• **Data for the task**
+++
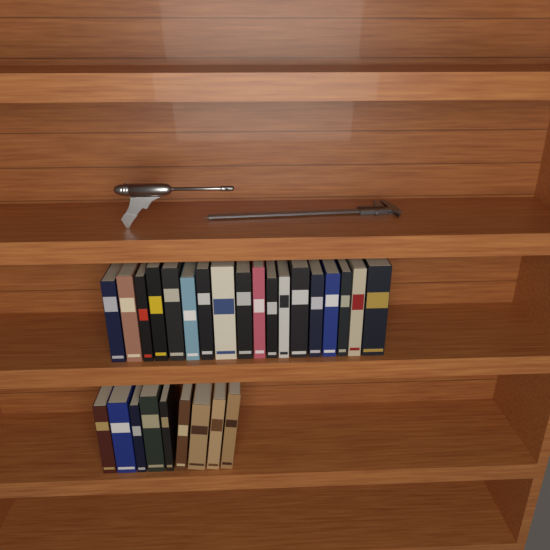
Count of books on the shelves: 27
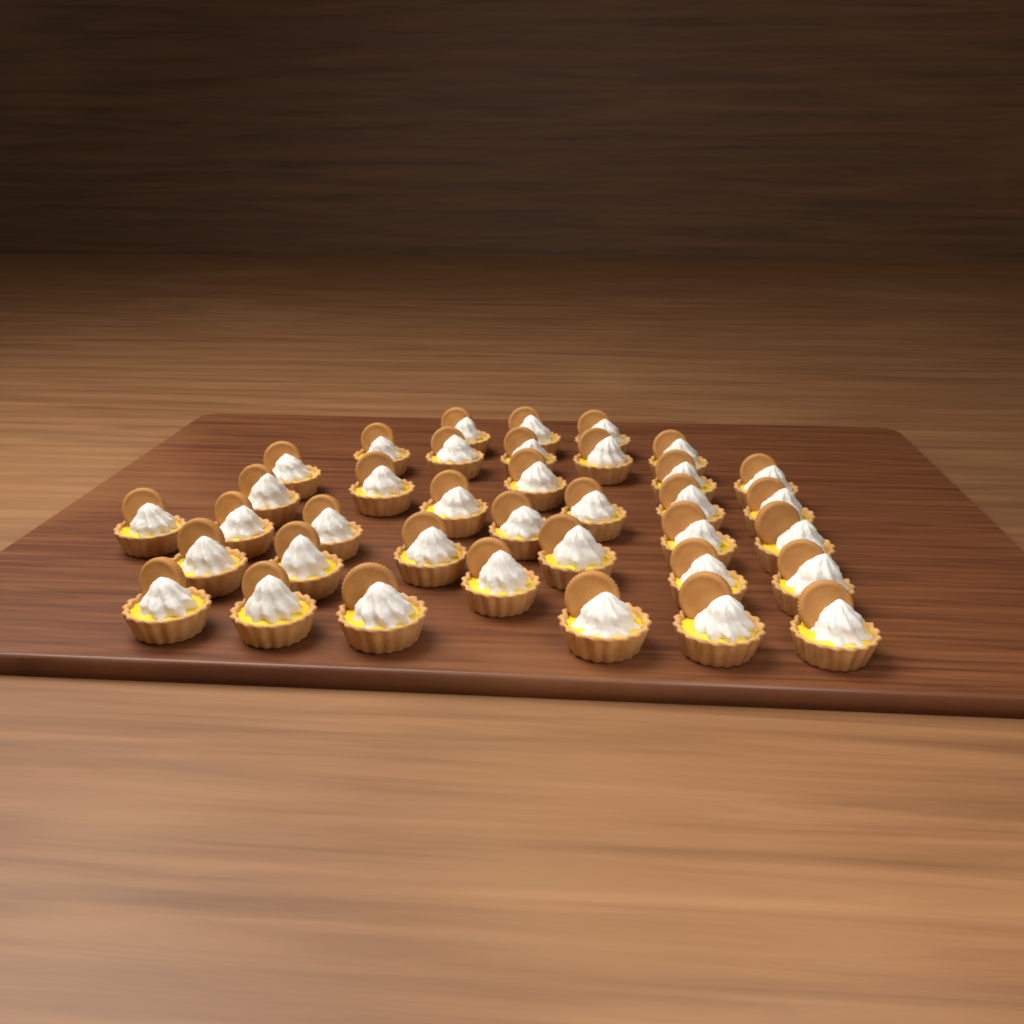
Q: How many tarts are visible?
+++
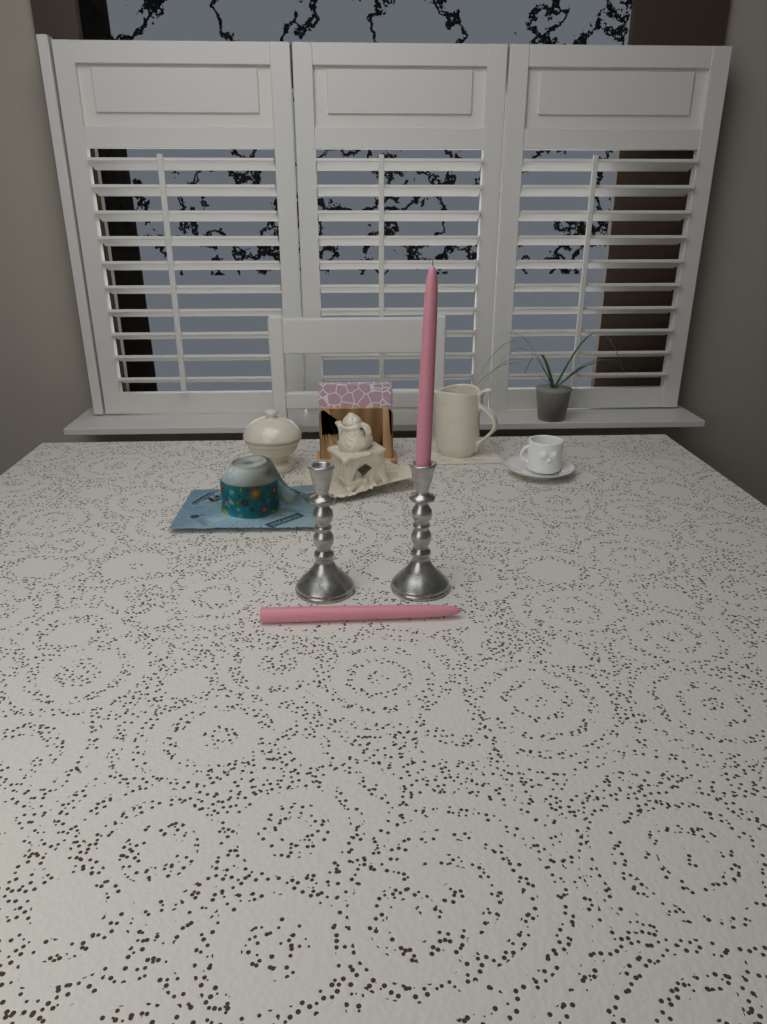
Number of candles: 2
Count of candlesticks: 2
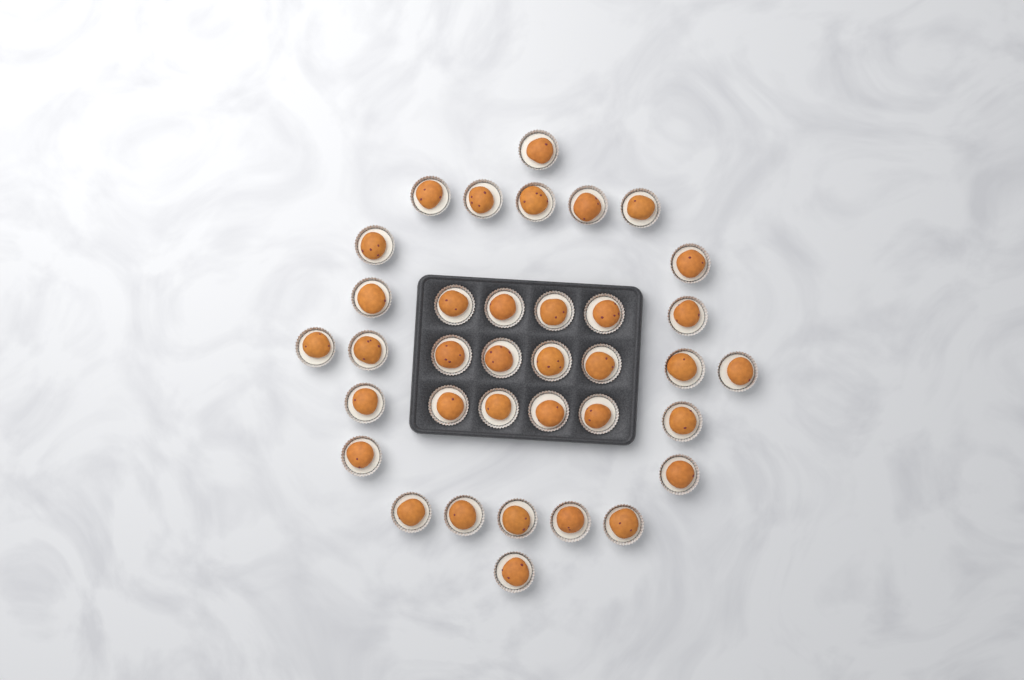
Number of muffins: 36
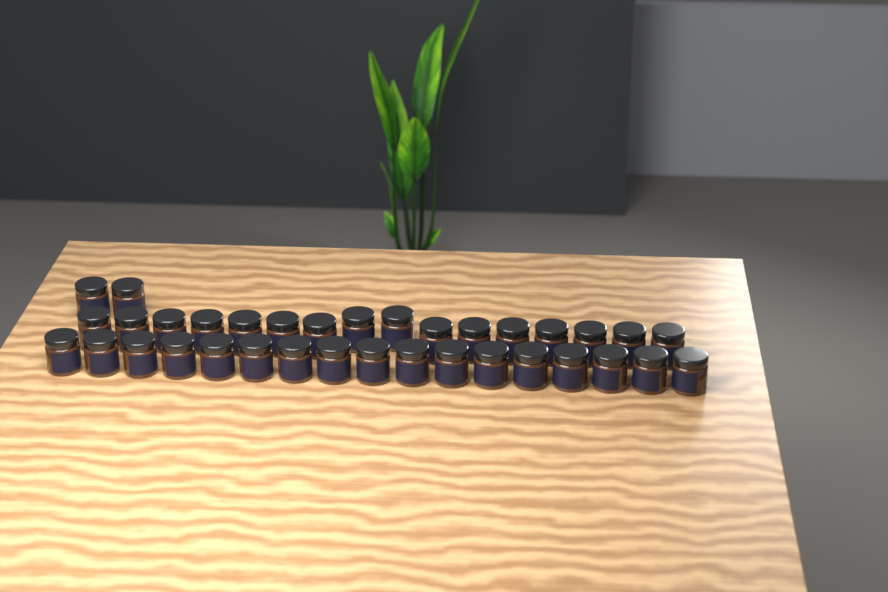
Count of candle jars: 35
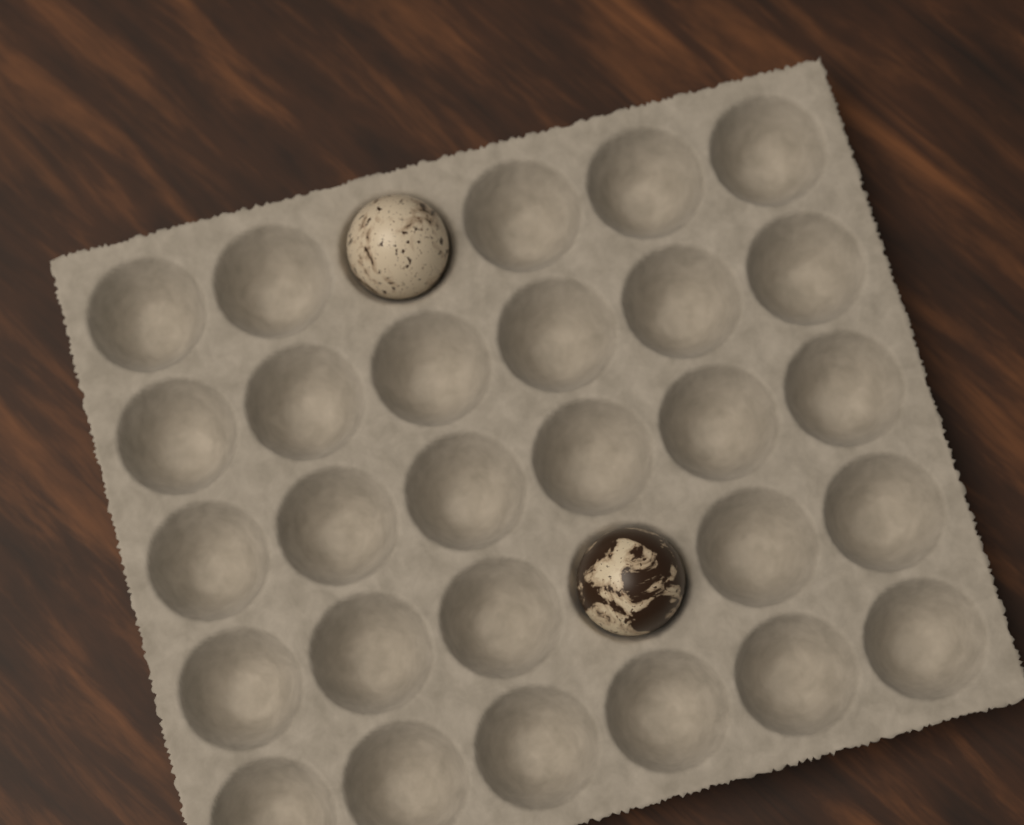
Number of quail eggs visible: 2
+++
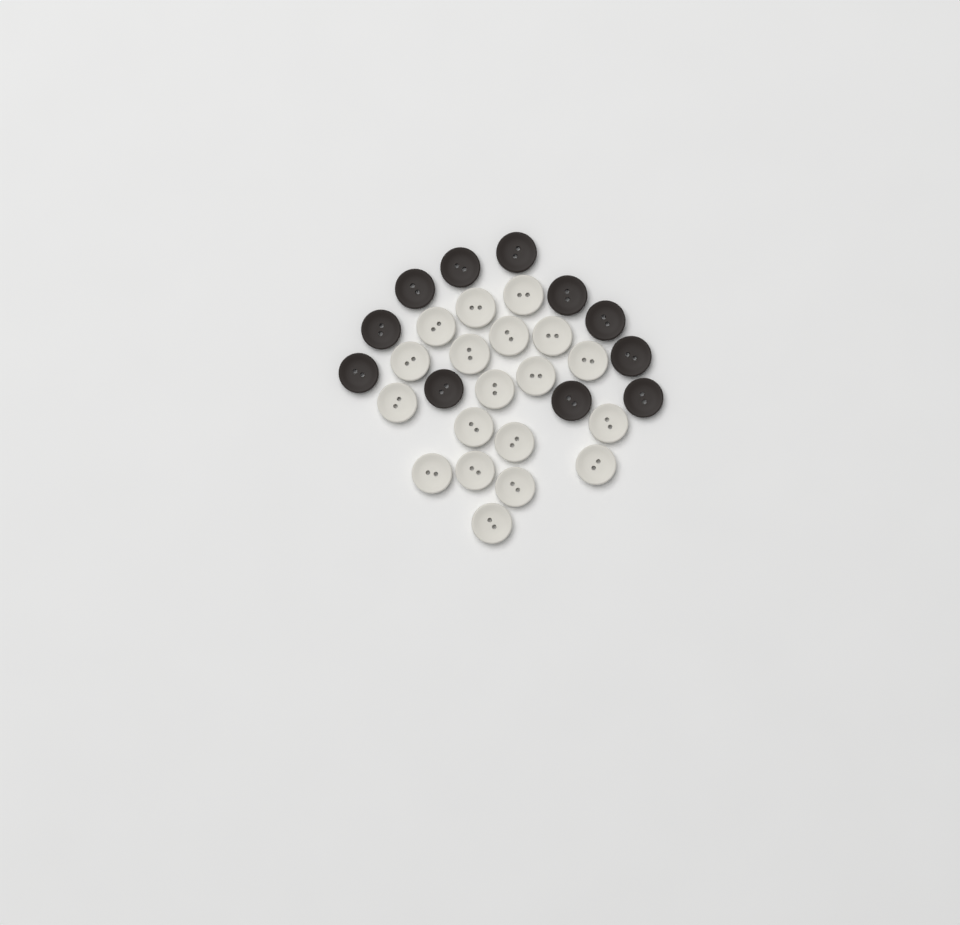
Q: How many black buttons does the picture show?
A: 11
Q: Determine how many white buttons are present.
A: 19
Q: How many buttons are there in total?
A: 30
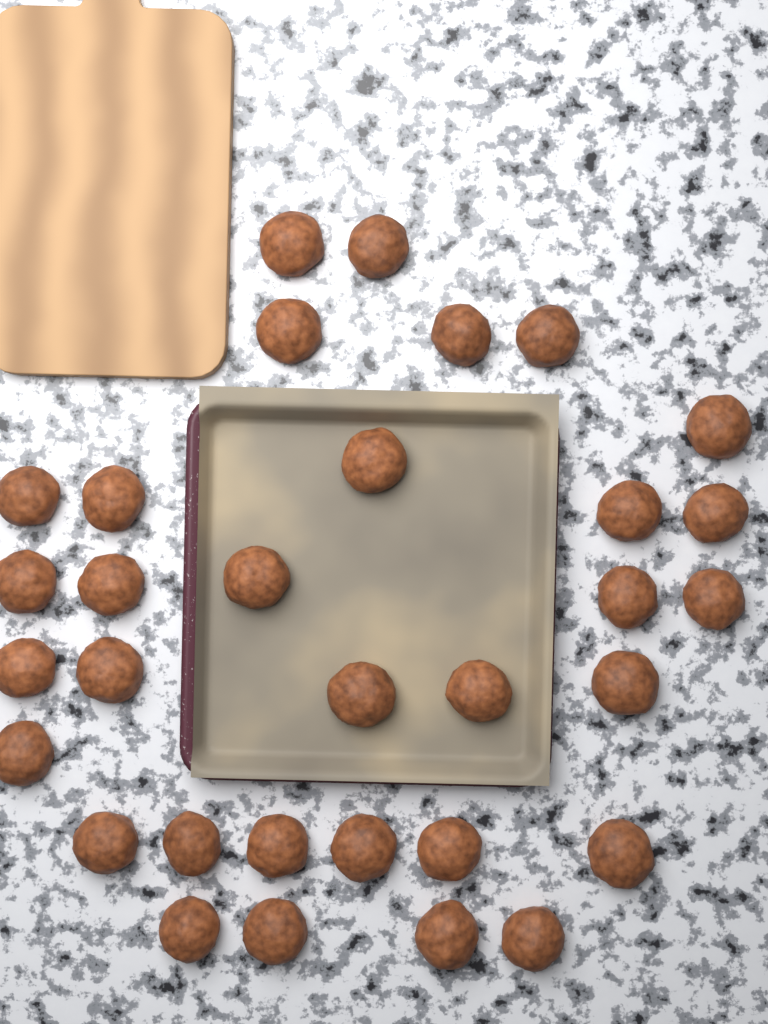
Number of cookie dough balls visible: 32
+++
• **Directive**
Express the stretch from the line containing "Q: How many buttons are there in total?" through the line containing "Number of cookie dough balls visible: 32", both ends included, as a JSON list of strings with one string per line and no blank lines. Leave the pictures out of the list.

• **Response to this exercise**
[
  "Q: How many buttons are there in total?",
  "A: 30",
  "Number of cookie dough balls visible: 32"
]